Removing part of the topsoil and depositing it elsewhere lowers the agricultural potential and economic value of the eroded land. The loss of potential future farm income is equivalent to the depreciation of an economic asset. Besides the on-site costs of soil erosion, there are off-site or downstream costs such as siltation of reservoirs and irrigation systems, harbours and other waterways.

Establishing the physical accounts for soil required: classifying all soil types and slopes throughout Indonesia; mapping rainfall erosivity energy throughout Indonesia: identifying all principal agricultural land uses throughout Indonesia; estimating erosion rates for these land uses for each of the applicable soil types in excess of natural erosion rates. Erosion reduces the availability and concentration of plant nutrients and

alters soil structure in ways that affect water availability and root growth. Subsoil weathering may partially replace these soil elements over the long term. Erosion’s impact on productivity depends on the soil type and crop. lb estimate the economic cost of soil loss, yield-erosion relationships were estimated for twenty-five soil types and two crop groups.

If soil loss is recurrent and exceeds soil formation, productivity losses occur with each successive net loss of soil depth. The correct measure of the cost of the initial episode of erosion is the capitalised value of the infinite stream of productivity associated with that episode. Loss of productivity associated with future erosion should be charged against income when it occurs.

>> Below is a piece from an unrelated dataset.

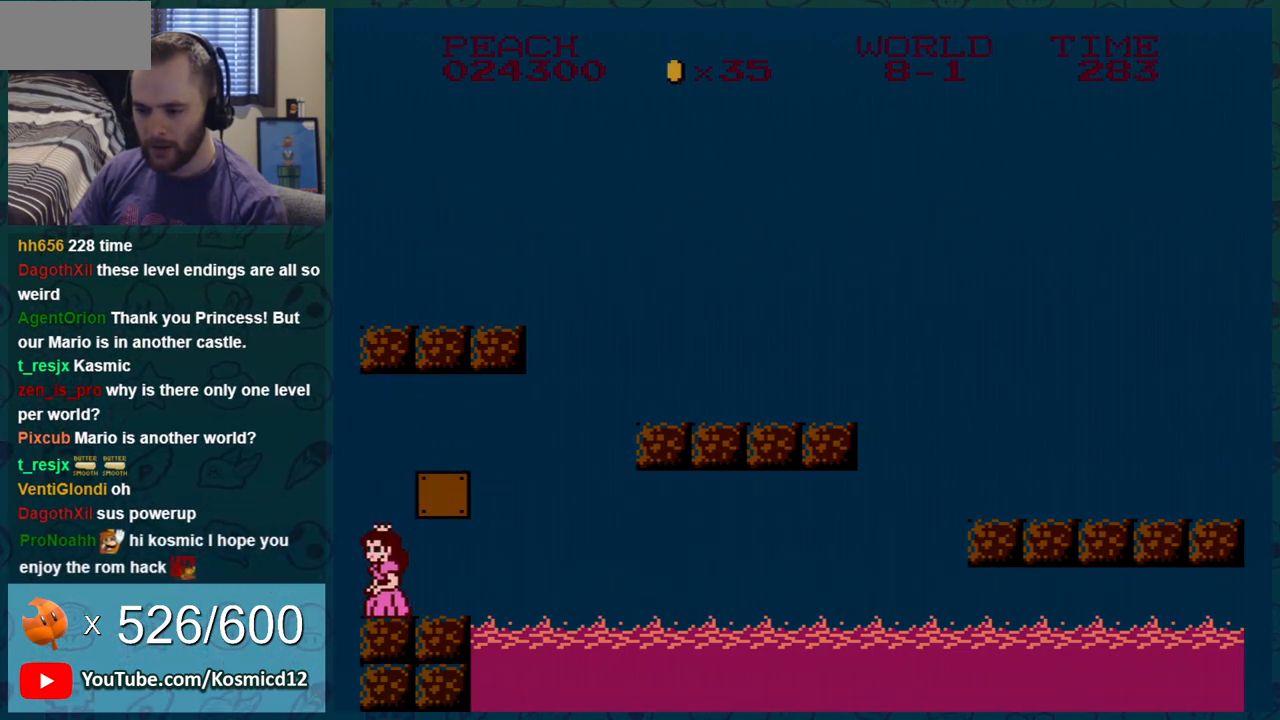
{"buttons": ["B"], "events": [[166, "DPAD_LEFT", "down"], [483, "DPAD_LEFT", "up"]]}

The one-year costs of erosion were capitalised to obtain a total present value of future losses of US$484 million. The one-year costs of erosion are about 4% of annual value of dryland farm output and they are of the same order of magnitude as annual recorded growth in agricultural production in the uplands because of the intensification of farming practices. Thus, each current increment in production is offset by an equal but unrecorded loss in soil productivity.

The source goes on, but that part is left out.